Глава 2. Гражданская война. Дергачи.

Началась тяжёлая, непосильная жизнь в семье Полторецких, с её украинскими обычаями и привычками. Кончилась идиллия красивой жизни твоей бабушки Анюты (обращается мама Лида ко мне) и началась кабальная крестьянская жизнь со всеми тяготами некрасовского стихотворения «Я полоску в поле жала, золотые снопы вязала…» Но семья Полторецких и в гражданскую войну находилась на этих полосках, прижавшись к земле. Они слышали, как разрывались снаряды, пролетая мимо них. Белые – забирали мужчин, уводили с собой воевать, красные чапаевцы забирали – оставшихся. И война продолжалась. Один брат воевал за белых, другой – за красных. Отца Тихона хотели белые взять, но младший брат Василий пошёл вместо него, сказав: «У тебя, Тихон, дети! Оставайся дома!» Степан Полторецкий, брат от первого брака отца Владимира, то есть по матери не родной, воевал в красных партизанах против белых. Погибало много не только мужиков. Пьяные белые для забавы подстреливали и детей, которые выбегали на улицу поиграть.

В гражданскую войну красные квартировали в доме Полторецких, а вернее в хибаре, где жили мои родители и вся многочисленная семья. И коммунист Яков Никифорович Четвериков, сорокалетний мужик, украл красавицу Марию, младшую сестру отца. Ей было всего четырнадцать лет, но он увёз её с собою. После Гражданской войны они вернулись, как муж и жена с сыном Колей Четвериковым в Дергачи. Потом они жили в Грозном, работали на «Стеклогазе». Это я помню. Затем чеченцы украли Колю. После того, как нашли Колю, они вернулись семьёй в Дергачи.

Глава 3. Семья после гражданской войны. Дергачи.

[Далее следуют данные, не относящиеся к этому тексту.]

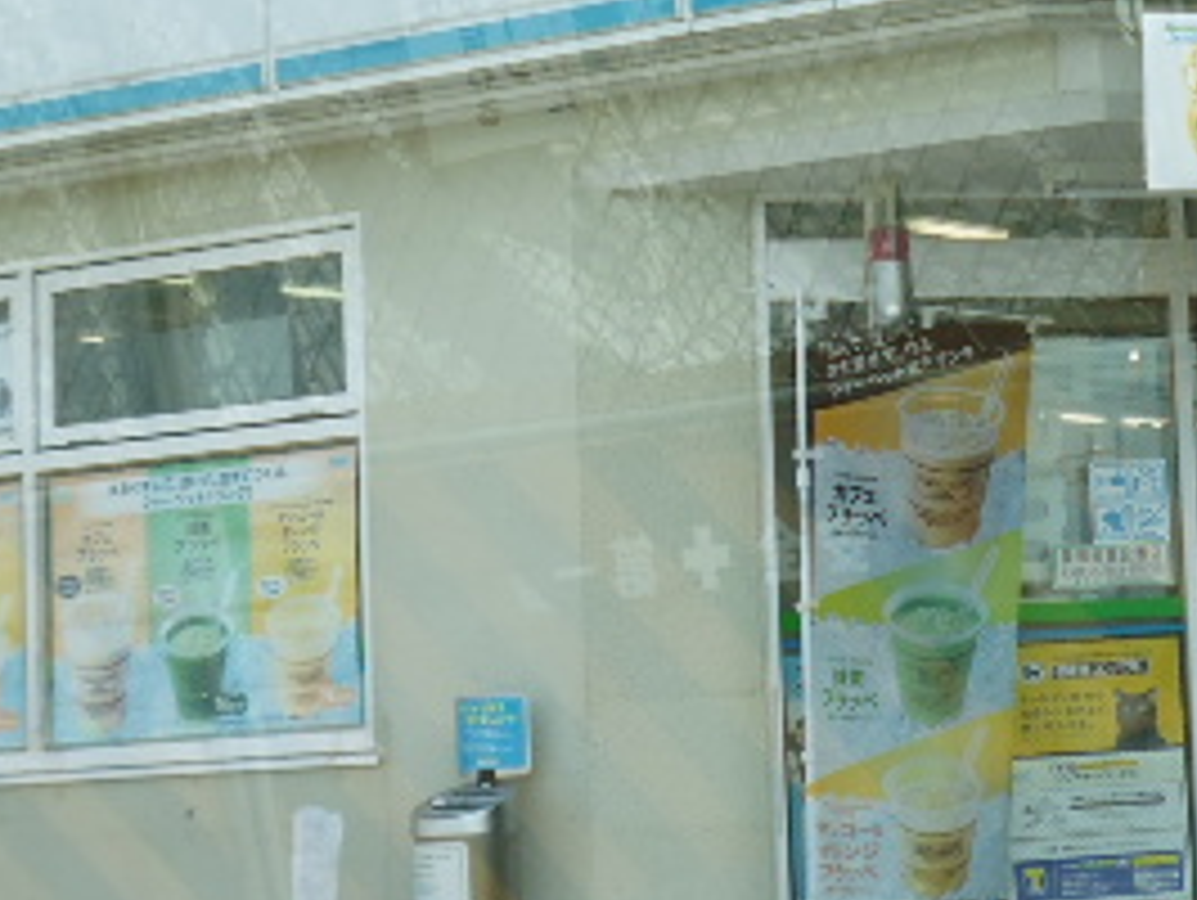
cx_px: 1404
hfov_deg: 15.2
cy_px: 198
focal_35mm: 125
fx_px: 4326
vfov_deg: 11.8
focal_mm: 9.2
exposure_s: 1/320
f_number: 4.1
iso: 100
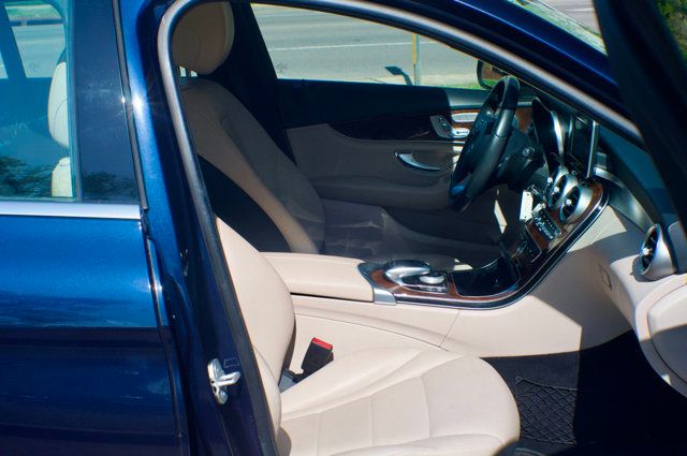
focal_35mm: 75
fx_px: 1429
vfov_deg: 18.1
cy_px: 228
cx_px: 344
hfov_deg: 27.0
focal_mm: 50
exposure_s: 1/320
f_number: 9
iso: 500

Гражданская война закончилась. Мирная жизнь продолжалась. Надо представить себе избу, построенную из саманного кирпича руками старших Полторецких. Изба состояла, по моей памяти, из двух половин: передней половины, где жили старшие, и задней, которую занимали младшие. К приходу мамы семья насчитывала семнадцать человек. Дед Владимир, бабушка Анисья и восемь их детей занимали переднюю половину. В ней была и спальня двухэтажная: наверху, видимо, помещались вещи, а иногда и сами спали. Комната спальни квадратная, потолки и полы – деревянные. Вторую половину занимали дети-сыновья: Андрей с семьёй. Степан жил отдельно после Гражданской войны. Однако хозяйство было общее: земля, лошади, плуги. Бороновали землю, сеяли – всё вместе.

Мама рассказывала, что двенадцать лет она со всей семьёй выезжала обрабатывать и засевать землю. Как снег с поля сошёл, грузят бочку селёдки, муку, крупу, сахар, жиры и отправляются в поле. Находятся там, пока не ляжет снег. Зимою мама шила на всю семью одежду, необходимую для носки. Это были её обязанности. Другие снохи имели свои обязанности. Парни, дети хохлушки бабушки Анисьи, подрастали, начинали ходить на танцы. Когда приходили домой, как правило, страшно пили воду от жажды. И так друг за другом умирали. Остались только папа, Семён и самый младший Василий. Оказалось, что старшая сноха травила ребят, не давала им возможности жениться, так как хозяйство малое, и она боялась, что при разделе имущества её семье ничего не достанется.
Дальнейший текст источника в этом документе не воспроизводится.